Apetecia-me escrever sobre a canção de intervenção em Portugal e o seu efeito (in?)útil. Apetecia-me escrever sobre o tempo que não tenho, a motivação que não tenho ou, dependendo, sobre o tempo que me sobra e o entusiasmo que me sufoca. Apetecia-me escrever sobre a ciência de dizer palavrões articuladamente ou sobre o facto de, hoje em dia, haver uma campanha subliminar do politicamente correcto para a higienização da língua portuguesa. Escrever sobre as viagens que fiz mas, sobretudo, sobre as que não fiz e que já não cabem dentro de mim.

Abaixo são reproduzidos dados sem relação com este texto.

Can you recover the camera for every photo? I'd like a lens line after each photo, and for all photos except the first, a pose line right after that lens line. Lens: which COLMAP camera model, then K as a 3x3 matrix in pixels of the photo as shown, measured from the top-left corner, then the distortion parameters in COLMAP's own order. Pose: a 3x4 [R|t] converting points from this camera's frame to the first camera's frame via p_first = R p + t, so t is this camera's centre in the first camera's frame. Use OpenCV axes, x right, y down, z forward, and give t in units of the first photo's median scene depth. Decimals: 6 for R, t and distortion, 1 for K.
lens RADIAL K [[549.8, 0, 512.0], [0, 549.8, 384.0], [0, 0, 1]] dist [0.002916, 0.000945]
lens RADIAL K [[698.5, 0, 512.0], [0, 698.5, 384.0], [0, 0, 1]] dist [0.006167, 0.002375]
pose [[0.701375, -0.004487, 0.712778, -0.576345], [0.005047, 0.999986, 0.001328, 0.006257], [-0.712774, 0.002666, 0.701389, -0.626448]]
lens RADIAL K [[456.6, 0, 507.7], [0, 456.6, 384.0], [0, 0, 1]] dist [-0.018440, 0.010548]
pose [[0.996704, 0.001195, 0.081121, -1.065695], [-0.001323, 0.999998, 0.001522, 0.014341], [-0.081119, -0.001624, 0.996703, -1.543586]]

Apetecia-me dissertar sobre a esperança, relatar as presenças mais entusiasmantes num festival literário, dizer mal e bem dos últimos filmes ou livros vistos e lidos. Apetecia-me moldar o amor em palavras, elogiar a democratização que resulta do low cost ou deleitar-me com o luxo dos pormenores que diferenciam. Enunciar as qualidades de um dia de sol ou lamentar os defeitos da humanidade urbana e mediocre que povoa os dias. Apetecia-me ironizar com os quotidianos pontapés na gramática ou sugerir aquele restaurante italiano onde fui, um destes dias, pela primeira vez. Mas, infelizmente, deparei-me com o meu recibo de vencimento deste mês e, pronto, lá emigraram para longe palavras e inspiração.
2 comentários:
#*!@/, §!!*"@#, %!§?+*!!
Criptorquídeo Roncolhoso!
Babuíno descabelado!
E outros impropérios dignos de Capitão Haddock foi o que disse quando vi o meu :(
Sem querer ser uma boba otimista e nem de longe achar que valha a pena tal absurdo de recibo de vencimentos, não posso deixar de assinalar que não vi ainda melhor proveito reativo que esse belo texto, que desfaz completamente a emigração das palavras e da inspiração...cá estão elas, aprendendo o caminho de volta, obrigada!